Aim of the exercise
Return every text line from all the items below, word for word and in the same order, leaving out the pictures.
++++++++
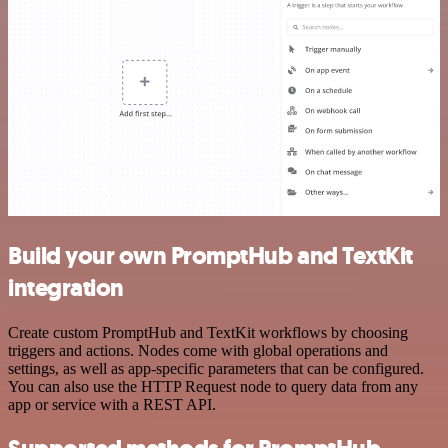
Build your own PromptHub and TextKit
integration
Create custom PromptHub and TextKit workflows by choosing
triggers and actions. Nodes come with global operations and
settings, as well as app-specific parameters that can be configured.
You can also use the HTTP Request node to query data from any
app or service with a REST API.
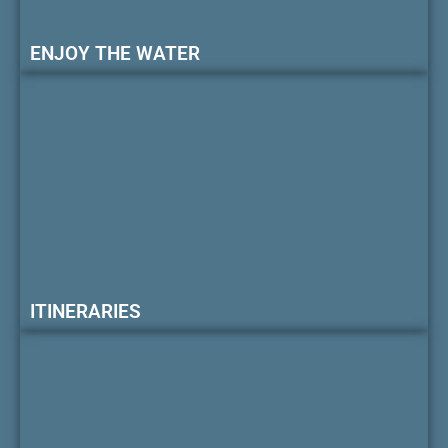
ENJOY THE WATER
ITINERARIES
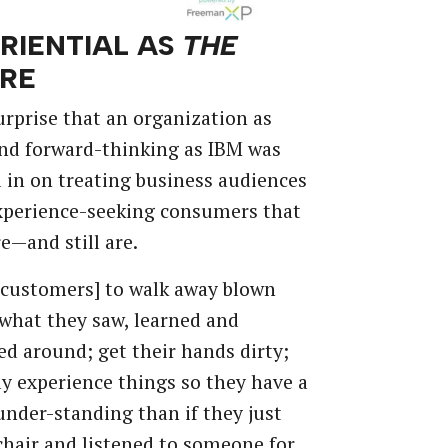
RIENTIAL
AS
THE
RE
urprise
that
an
organization
as
nd
forward-thinking
as
IBM
was
l
in
on
treating
business
audiences
xperience-seeking
consumers
that
re—and
still
are.
[customers]
to
walk
away
blown
what
they
saw,
learned
and
ed
around;
get
their
hands
dirty;
ly
experience
things
so
they
have
a
under-standing
than
if
they
just
chair
and
listened
to
someone
for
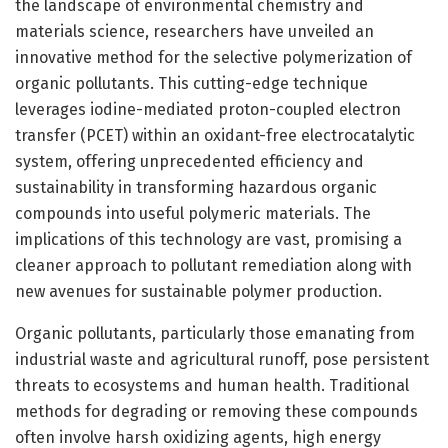
the landscape of environmental chemistry and
materials science, researchers have unveiled an
innovative method for the selective polymerization of
organic pollutants. This cutting-edge technique
leverages iodine-mediated proton-coupled electron
transfer (PCET) within an oxidant-free electrocatalytic
system, offering unprecedented efficiency and
sustainability in transforming hazardous organic
compounds into useful polymeric materials. The
implications of this technology are vast, promising a
cleaner approach to pollutant remediation along with
new avenues for sustainable polymer production.
Organic pollutants, particularly those emanating from
industrial waste and agricultural runoff, pose persistent
threats to ecosystems and human health. Traditional
methods for degrading or removing these compounds
often involve harsh oxidizing agents, high energy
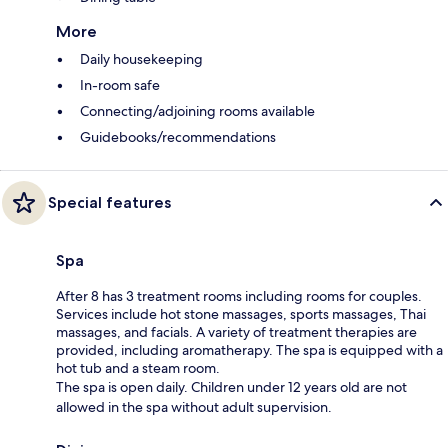
More
Daily housekeeping
In-room safe
Connecting/adjoining rooms available
Guidebooks/recommendations
Special features
Spa
After 8 has 3 treatment rooms including rooms for couples.
Services include hot stone massages, sports massages, Thai
massages, and facials. A variety of treatment therapies are
provided, including aromatherapy. The spa is equipped with a
hot tub and a steam room.
The spa is open daily. Children under 12 years old are not
allowed in the spa without adult supervision.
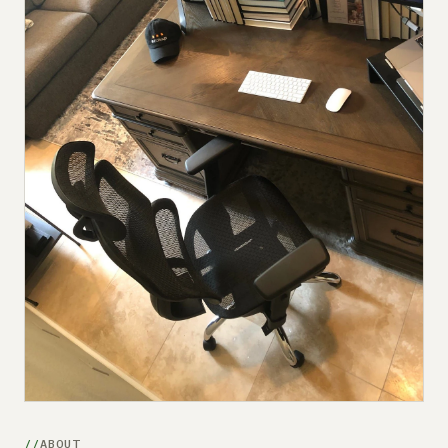
Submit a setup
Advertise
ABOUT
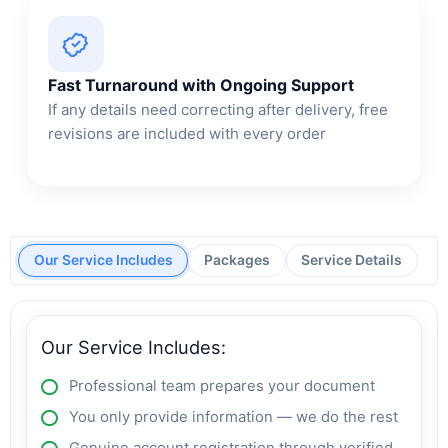
Fast Turnaround with Ongoing Support
If any details need correcting after delivery, free
revisions are included with every order
Our Service Includes
Packages
Service Details
Our Service Includes:
Professional team prepares your document
You only provide information — we do the rest
Genuine account registration through verified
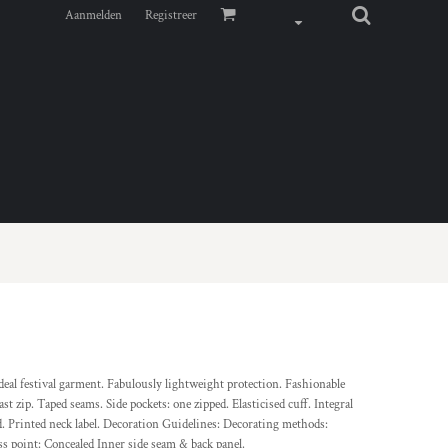
Aanmelden
Registreer
Ideal festival garment. Fabulously lightweight protection. Fashionable
st zip. Taped seams. Side pockets: one zipped. Elasticised cuff. Integral
d. Printed neck label. Decoration Guidelines: Decorating methods:
s point: Concealed Inner side seam & back panel.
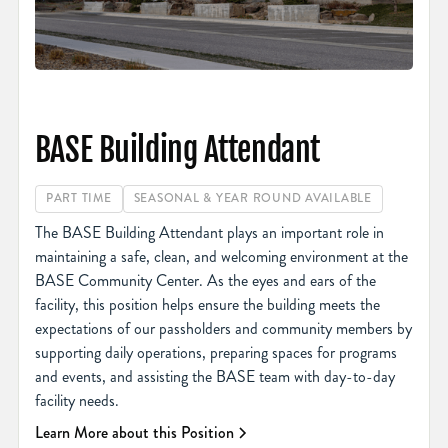
BASE Building Attendant
PART TIME
SEASONAL & YEAR ROUND AVAILABLE
The BASE Building Attendant plays an important role in
maintaining a safe, clean, and welcoming environment at the
BASE Community Center. As the eyes and ears of the
facility, this position helps ensure the building meets the
expectations of our passholders and community members by
supporting daily operations, preparing spaces for programs
and events, and assisting the BASE team with day-to-day
facility needs.
Learn More about this Position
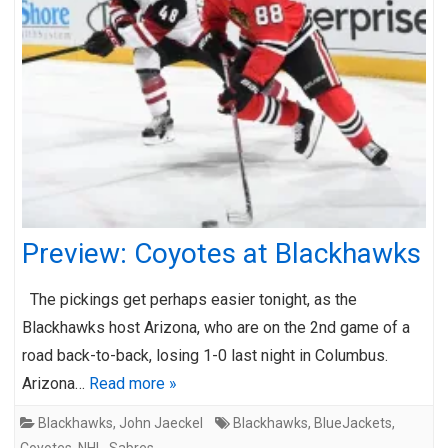
Preview: Coyotes at Blackhawks
The pickings get perhaps easier tonight, as the
Blackhawks host Arizona, who are on the 2nd game of a
road back-to-back, losing 1-0 last night in Columbus.
Arizona…
Read more »
Blackhawks
,
John Jaeckel
Blackhawks
,
BlueJackets
,
Coyotes
,
NHL
,
Sabres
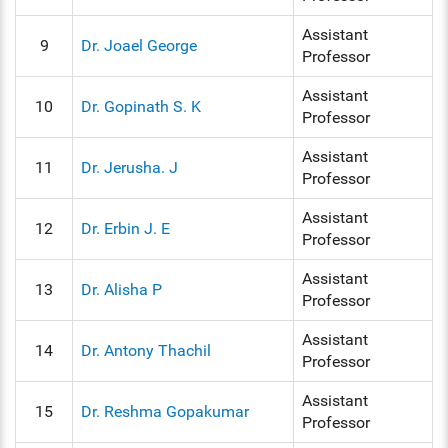
Assistant
9
Dr. Joael George
Professor
Assistant
10
Dr. Gopinath S. K
Professor
Assistant
11
Dr. Jerusha. J
Professor
Assistant
12
Dr. Erbin J. E
Professor
Assistant
13
Dr. Alisha P
Professor
Assistant
14
Dr. Antony Thachil
Professor
Assistant
15
Dr. Reshma Gopakumar
Professor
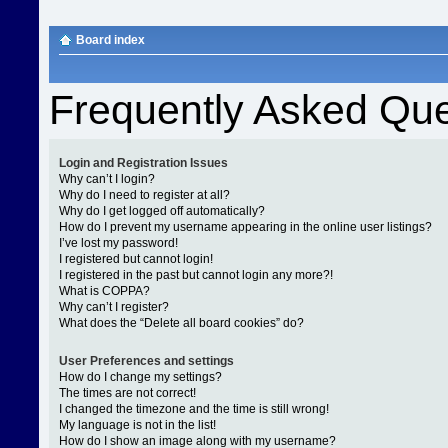
Board index
Frequently Asked Que
Login and Registration Issues
Why can’t I login?
Why do I need to register at all?
Why do I get logged off automatically?
How do I prevent my username appearing in the online user listings?
I’ve lost my password!
I registered but cannot login!
I registered in the past but cannot login any more?!
What is COPPA?
Why can’t I register?
What does the “Delete all board cookies” do?
User Preferences and settings
How do I change my settings?
The times are not correct!
I changed the timezone and the time is still wrong!
My language is not in the list!
How do I show an image along with my username?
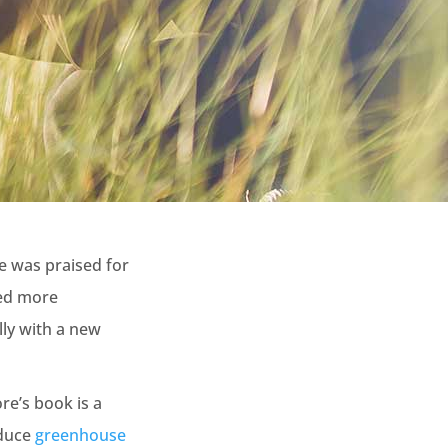
e was praised for
ded more
lly with a new
re’s book is a
educe
greenhouse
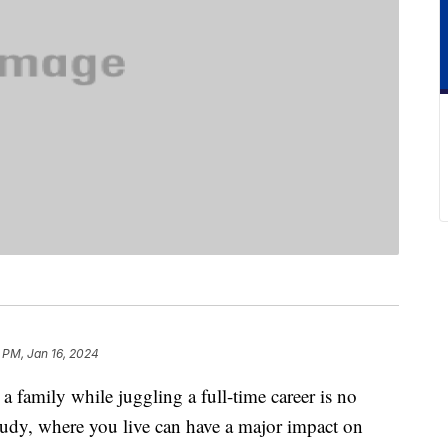
 PM, Jan 16, 2024
 family while juggling a full-time career is no
study, where you live can have a major impact on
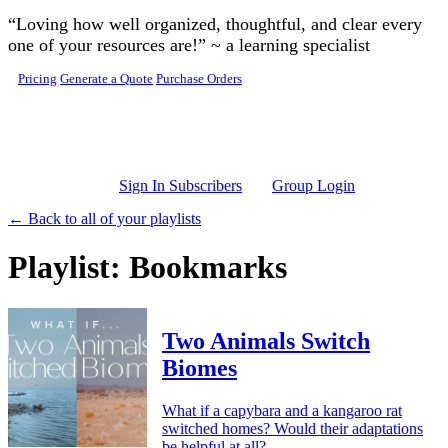
Skip to main content
“Loving how well organized, thoughtful, and clear every
one of your resources are!” ~ a learning specialist
Pricing
Generate a Quote
Purchase Orders
Sign In Subscribers
Group Login
← Back to all of your playlists
Playlist: Bookmarks
Two Animals Switch
Biomes
What if a capybara and a kangaroo rat
switched homes? Would their adaptations
be helpful at all?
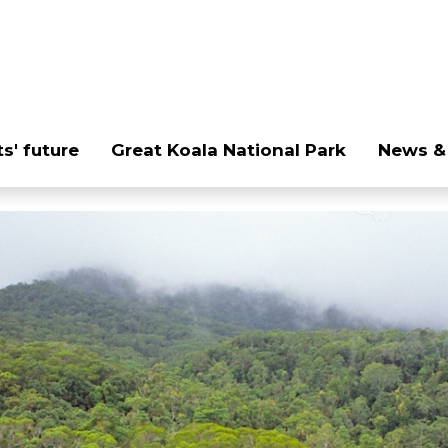
s' future
Great Koala National Park
News &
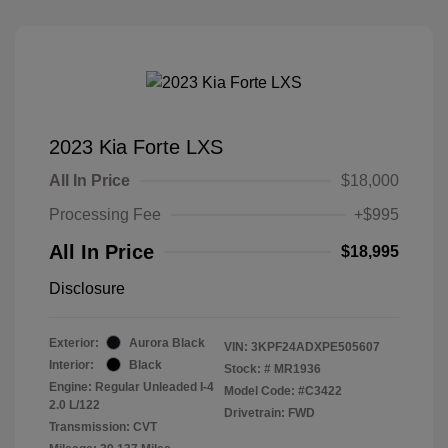
2023 Kia Forte LXS
All In Price
$18,000
Processing Fee
+$995
All In Price
$18,995
Disclosure
Exterior:
Aurora Black
VIN:
3KPF24ADXPE505607
Interior:
Black
Stock: #
MR1936
Engine: Regular Unleaded I-4
Model Code: #C3422
2.0 L/122
Drivetrain: FWD
Transmission: CVT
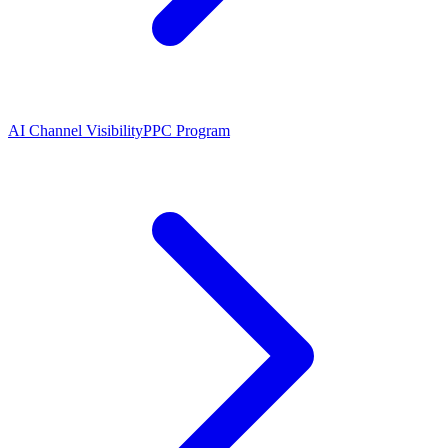
AI Channel Visibility
PPC Program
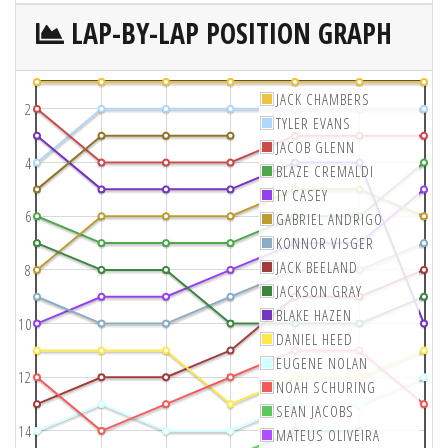
LAP-BY-LAP POSITION GRAPH
JACK CHAMBERS
2
TYLER EVANS
JACOB GLENN
4
BLAZE CREMALDI
TY CASEY
6
GABRIEL ANDRIGO
KONNOR VISGER
JACK BEELAND
8
JACKSON GRAY
BLAKE HAZEN
10
DANIEL HEED
EUGENE NOLAN
12
NOAH SCHURING
SEAN JACOBS
14
MATEUS OLIVEIRA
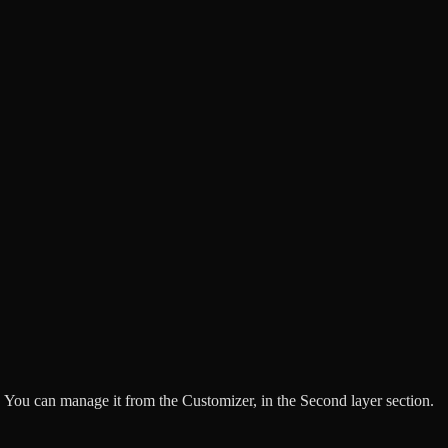
 You can manage it from the Customizer, in the Second layer section.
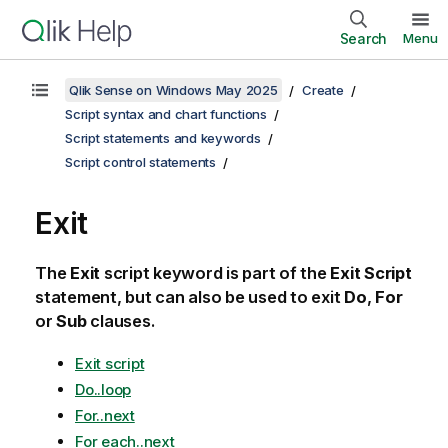
Search
Menu
Qlik Sense on Windows May 2025
Create
Script syntax and chart functions
Script statements and keywords
Script control statements
Exit
The
Exit
script keyword is part of the
Exit Script
statement, but can also be used to exit
Do
,
For
or
Sub
clauses.
Exit script
Do..loop
For..next
For each..next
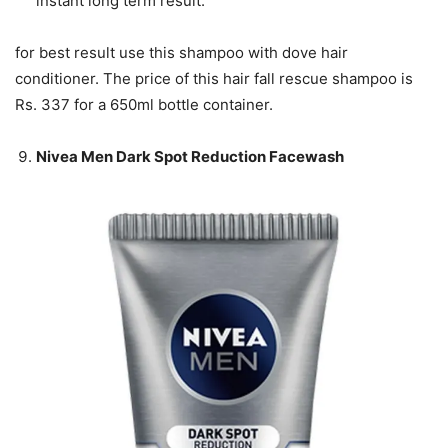
instant long term result.
for best result use this shampoo with dove hair
conditioner. The price of this hair fall rescue shampoo is
Rs. 337 for a 650ml bottle container.
Nivea Men Dark Spot Reduction Facewash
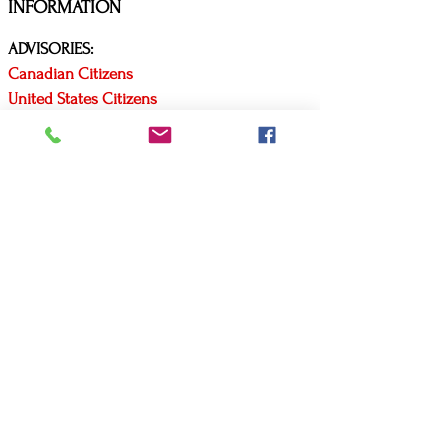
INFORMATION
ADVISORIES:
Canadian Citizens
United States Citizens
Covid Travel Requirements
Arrive Canada App
CONTACT US
P:
(416) 579-3619
E:
mls@mlscustomtravel.com
Business hours:
Monday to Friday
9 am to 5 pm EST
AFFILIATIONS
++++++++
Output of the exercise
Build your own PromptHub and TextKit
integration
Create custom PromptHub and TextKit workflows by choosing
triggers and actions. Nodes come with global operations and
settings, as well as app-specific parameters that can be configured.
You can also use the HTTP Request node to query data from any
app or service with a REST API.
ENJOY THE WATER
ITINERARIES
RIENTIAL
AS
THE
RE
urprise
that
an
organization
as
nd
forward-thinking
as
IBM
was
l
in
on
treating
business
audiences
xperience-seeking
consumers
that
re—and
still
are.
[customers]
to
walk
away
blown
what
they
saw,
learned
and
ed
around;
get
their
hands
dirty;
ly
experience
things
so
they
have
a
under-standing
than
if
they
just
chair
and
listened
to
someone
for
the landscape of environmental chemistry and
materials science, researchers have unveiled an
innovative method for the selective polymerization of
organic pollutants. This cutting-edge technique
leverages iodine-mediated proton-coupled electron
transfer (PCET) within an oxidant-free electrocatalytic
system, offering unprecedented efficiency and
sustainability in transforming hazardous organic
compounds into useful polymeric materials. The
implications of this technology are vast, promising a
cleaner approach to pollutant remediation along with
new avenues for sustainable polymer production.
Organic pollutants, particularly those emanating from
industrial waste and agricultural runoff, pose persistent
threats to ecosystems and human health. Traditional
methods for degrading or removing these compounds
often involve harsh oxidizing agents, high energy
More
Daily housekeeping
In-room safe
Connecting/adjoining rooms available
Guidebooks/recommendations
Special features
Spa
After 8 has 3 treatment rooms including rooms for couples.
Services include hot stone massages, sports massages, Thai
massages, and facials. A variety of treatment therapies are
provided, including aromatherapy. The spa is equipped with a
hot tub and a steam room.
The spa is open daily. Children under 12 years old are not
allowed in the spa without adult supervision.
Submit a setup
Advertise
ABOUT
Fast Turnaround with Ongoing Support
If any details need correcting after delivery, free
revisions are included with every order
Our Service Includes
Packages
Service Details
Our Service Includes:
Professional team prepares your document
You only provide information — we do the rest
Genuine account registration through verified
Aanmelden
Registreer
Ideal festival garment. Fabulously lightweight protection. Fashionable
st zip. Taped seams. Side pockets: one zipped. Elasticised cuff. Integral
d. Printed neck label. Decoration Guidelines: Decorating methods:
s point: Concealed Inner side seam & back panel.
BASE Building Attendant
PART TIME
SEASONAL & YEAR ROUND AVAILABLE
The BASE Building Attendant plays an important role in
maintaining a safe, clean, and welcoming environment at the
BASE Community Center. As the eyes and ears of the
facility, this position helps ensure the building meets the
expectations of our passholders and community members by
supporting daily operations, preparing spaces for programs
and events, and assisting the BASE team with day-to-day
facility needs.
Learn More about this Position
Preview: Coyotes at Blackhawks
The pickings get perhaps easier tonight, as the
Blackhawks host Arizona, who are on the 2nd game of a
road back-to-back, losing 1-0 last night in Columbus.
Arizona…
Read more »
Blackhawks
,
John Jaeckel
Blackhawks
,
BlueJackets
,
Coyotes
,
NHL
,
Sabres
Assistant
9
Dr. Joael George
Professor
Assistant
10
Dr. Gopinath S. K
Professor
Assistant
11
Dr. Jerusha. J
Professor
Assistant
12
Dr. Erbin J. E
Professor
Assistant
13
Dr. Alisha P
Professor
Assistant
14
Dr. Antony Thachil
Professor
Assistant
15
Dr. Reshma Gopakumar
Professor
Board index
Frequently Asked Que
Login and Registration Issues
Why can’t I login?
Why do I need to register at all?
Why do I get logged off automatically?
How do I prevent my username appearing in the online user listings?
I’ve lost my password!
I registered but cannot login!
I registered in the past but cannot login any more?!
What is COPPA?
Why can’t I register?
What does the “Delete all board cookies” do?
User Preferences and settings
How do I change my settings?
The times are not correct!
I changed the timezone and the time is still wrong!
My language is not in the list!
How do I show an image along with my username?
e was praised for
ded more
lly with a new
re’s book is a
educe
greenhouse
 PM, Jan 16, 2024
 family while juggling a full-time career is no
study, where you live can have a major impact on
Skip to main content
“Loving how well organized, thoughtful, and clear every
one of your resources are!” ~ a learning specialist
Pricing
Generate a Quote
Purchase Orders
Sign In Subscribers
Group Login
← Back to all of your playlists
Playlist: Bookmarks
Two Animals Switch
Biomes
What if a capybara and a kangaroo rat
switched homes? Would their adaptations
be helpful at all?
s' future
Great Koala National Park
News &
2023 Kia Forte LXS
All In Price
$18,000
Processing Fee
+$995
All In Price
$18,995
Disclosure
Exterior:
Aurora Black
VIN:
3KPF24ADXPE505607
Interior:
Black
Stock: #
MR1936
Engine: Regular Unleaded I-4
Model Code: #C3422
2.0 L/122
Drivetrain: FWD
Transmission: CVT
AI Channel Visibility
PPC Program
LAP-BY-LAP POSITION GRAPH
JACK CHAMBERS
2
TYLER EVANS
JACOB GLENN
4
BLAZE CREMALDI
TY CASEY
6
GABRIEL ANDRIGO
KONNOR VISGER
JACK BEELAND
8
JACKSON GRAY
BLAKE HAZEN
10
DANIEL HEED
EUGENE NOLAN
12
NOAH SCHURING
SEAN JACOBS
14
MATEUS OLIVEIRA
 You can manage it from the Customizer, in the Second layer section.
Search
Menu
Qlik Sense on Windows May 2025
Create
Script syntax and chart functions
Script statements and keywords
Script control statements
Exit
The
Exit
script keyword is part of the
Exit Script
statement, but can also be used to exit
Do
,
For
or
Sub
clauses.
Exit script
Do..loop
For..next
For each..next
instant long term result.
for best result use this shampoo with dove hair
conditioner. The price of this hair fall rescue shampoo is
Rs. 337 for a 650ml bottle container.
Nivea Men Dark Spot Reduction Facewash
INFORMATION
ADVISORIES:
Canadian Citizens
United States Citizens
Covid Travel Requirements
Arrive Canada App
CONTACT US
P:
(416) 579-3619
E:
mls@mlscustomtravel.com
Business hours:
Monday to Friday
9 am to 5 pm EST
AFFILIATIONS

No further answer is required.